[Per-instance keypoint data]
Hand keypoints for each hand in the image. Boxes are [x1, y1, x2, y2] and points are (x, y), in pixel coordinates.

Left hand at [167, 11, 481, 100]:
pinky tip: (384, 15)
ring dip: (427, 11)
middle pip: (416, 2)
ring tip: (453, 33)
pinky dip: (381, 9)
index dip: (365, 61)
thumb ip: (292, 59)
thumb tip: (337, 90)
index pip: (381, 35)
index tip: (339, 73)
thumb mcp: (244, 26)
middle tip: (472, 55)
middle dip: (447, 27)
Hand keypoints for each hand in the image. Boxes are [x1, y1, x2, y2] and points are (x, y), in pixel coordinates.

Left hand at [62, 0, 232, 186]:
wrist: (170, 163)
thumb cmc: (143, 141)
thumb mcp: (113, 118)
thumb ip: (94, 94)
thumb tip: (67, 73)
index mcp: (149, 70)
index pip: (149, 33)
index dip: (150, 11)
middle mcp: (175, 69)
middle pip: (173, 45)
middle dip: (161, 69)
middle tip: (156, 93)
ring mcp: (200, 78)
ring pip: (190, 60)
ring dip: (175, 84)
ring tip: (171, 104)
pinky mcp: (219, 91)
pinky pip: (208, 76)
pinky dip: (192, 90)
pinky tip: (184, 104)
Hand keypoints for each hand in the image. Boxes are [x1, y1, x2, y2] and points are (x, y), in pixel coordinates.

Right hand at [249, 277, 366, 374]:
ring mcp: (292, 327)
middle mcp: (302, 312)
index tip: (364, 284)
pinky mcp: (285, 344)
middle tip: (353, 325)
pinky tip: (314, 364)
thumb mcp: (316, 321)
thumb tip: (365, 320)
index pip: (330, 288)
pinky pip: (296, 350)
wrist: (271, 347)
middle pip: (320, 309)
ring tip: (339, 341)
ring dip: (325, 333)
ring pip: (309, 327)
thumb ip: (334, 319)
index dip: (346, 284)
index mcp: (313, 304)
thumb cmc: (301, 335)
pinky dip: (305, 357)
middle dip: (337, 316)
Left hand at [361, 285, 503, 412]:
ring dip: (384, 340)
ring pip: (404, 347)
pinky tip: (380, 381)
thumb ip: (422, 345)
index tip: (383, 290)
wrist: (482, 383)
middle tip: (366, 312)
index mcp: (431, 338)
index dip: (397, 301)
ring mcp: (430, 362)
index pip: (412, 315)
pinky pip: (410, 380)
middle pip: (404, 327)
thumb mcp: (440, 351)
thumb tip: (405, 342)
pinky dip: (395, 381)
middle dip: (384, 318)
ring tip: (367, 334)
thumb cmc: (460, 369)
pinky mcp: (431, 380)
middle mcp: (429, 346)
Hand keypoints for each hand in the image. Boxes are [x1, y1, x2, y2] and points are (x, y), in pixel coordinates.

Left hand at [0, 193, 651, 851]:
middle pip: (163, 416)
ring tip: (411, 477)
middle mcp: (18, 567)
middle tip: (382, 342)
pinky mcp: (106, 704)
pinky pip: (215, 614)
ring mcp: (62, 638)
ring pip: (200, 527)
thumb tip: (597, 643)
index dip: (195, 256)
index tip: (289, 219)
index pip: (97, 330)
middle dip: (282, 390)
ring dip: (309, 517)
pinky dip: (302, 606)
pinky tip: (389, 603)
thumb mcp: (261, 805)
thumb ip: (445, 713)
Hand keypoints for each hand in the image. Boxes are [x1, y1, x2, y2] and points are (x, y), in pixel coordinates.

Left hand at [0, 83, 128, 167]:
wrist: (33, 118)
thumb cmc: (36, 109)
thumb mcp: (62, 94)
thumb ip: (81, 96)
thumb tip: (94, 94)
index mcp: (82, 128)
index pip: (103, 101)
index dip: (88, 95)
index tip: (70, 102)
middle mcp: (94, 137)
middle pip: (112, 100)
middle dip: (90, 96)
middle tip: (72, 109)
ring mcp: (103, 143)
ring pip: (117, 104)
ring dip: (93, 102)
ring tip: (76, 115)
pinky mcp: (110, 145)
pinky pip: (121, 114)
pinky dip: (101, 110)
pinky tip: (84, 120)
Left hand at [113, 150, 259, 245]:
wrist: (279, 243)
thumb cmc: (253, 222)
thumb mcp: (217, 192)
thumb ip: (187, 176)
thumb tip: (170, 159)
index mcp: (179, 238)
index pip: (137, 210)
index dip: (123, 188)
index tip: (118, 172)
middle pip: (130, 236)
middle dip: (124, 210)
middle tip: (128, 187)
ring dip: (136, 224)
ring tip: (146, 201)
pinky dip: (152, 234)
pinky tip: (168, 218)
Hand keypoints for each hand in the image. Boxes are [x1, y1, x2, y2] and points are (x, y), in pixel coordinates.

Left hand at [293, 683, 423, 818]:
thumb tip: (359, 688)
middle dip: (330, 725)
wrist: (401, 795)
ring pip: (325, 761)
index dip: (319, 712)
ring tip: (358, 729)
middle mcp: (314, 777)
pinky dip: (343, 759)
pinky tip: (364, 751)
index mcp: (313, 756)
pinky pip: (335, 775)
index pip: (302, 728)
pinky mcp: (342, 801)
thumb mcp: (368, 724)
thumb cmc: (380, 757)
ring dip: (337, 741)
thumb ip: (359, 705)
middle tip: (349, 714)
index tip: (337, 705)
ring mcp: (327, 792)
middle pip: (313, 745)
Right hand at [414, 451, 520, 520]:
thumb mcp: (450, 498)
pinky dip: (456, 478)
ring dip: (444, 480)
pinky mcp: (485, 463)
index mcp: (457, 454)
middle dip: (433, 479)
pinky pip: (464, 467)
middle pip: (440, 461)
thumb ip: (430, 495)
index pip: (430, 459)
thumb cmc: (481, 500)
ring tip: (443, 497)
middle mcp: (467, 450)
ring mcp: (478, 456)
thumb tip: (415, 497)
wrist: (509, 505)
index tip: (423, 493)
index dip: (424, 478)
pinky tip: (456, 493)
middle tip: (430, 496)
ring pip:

TASK DIRECTIONS
What do the lines above say from the one containing "ring pip: (200, 527)" down to the one containing "thumb ip: (445, 713)"? Return them exactly, both end lines included, and only them.

ANSWER SPACE
ring pip: (200, 527)
thumb tip: (597, 643)
index dip: (195, 256)
index tip: (289, 219)
index pip: (97, 330)
middle dip: (282, 390)
ring dip: (309, 517)
pinky dip: (302, 606)
pinky tip: (389, 603)
thumb mcp: (261, 805)
thumb ip: (445, 713)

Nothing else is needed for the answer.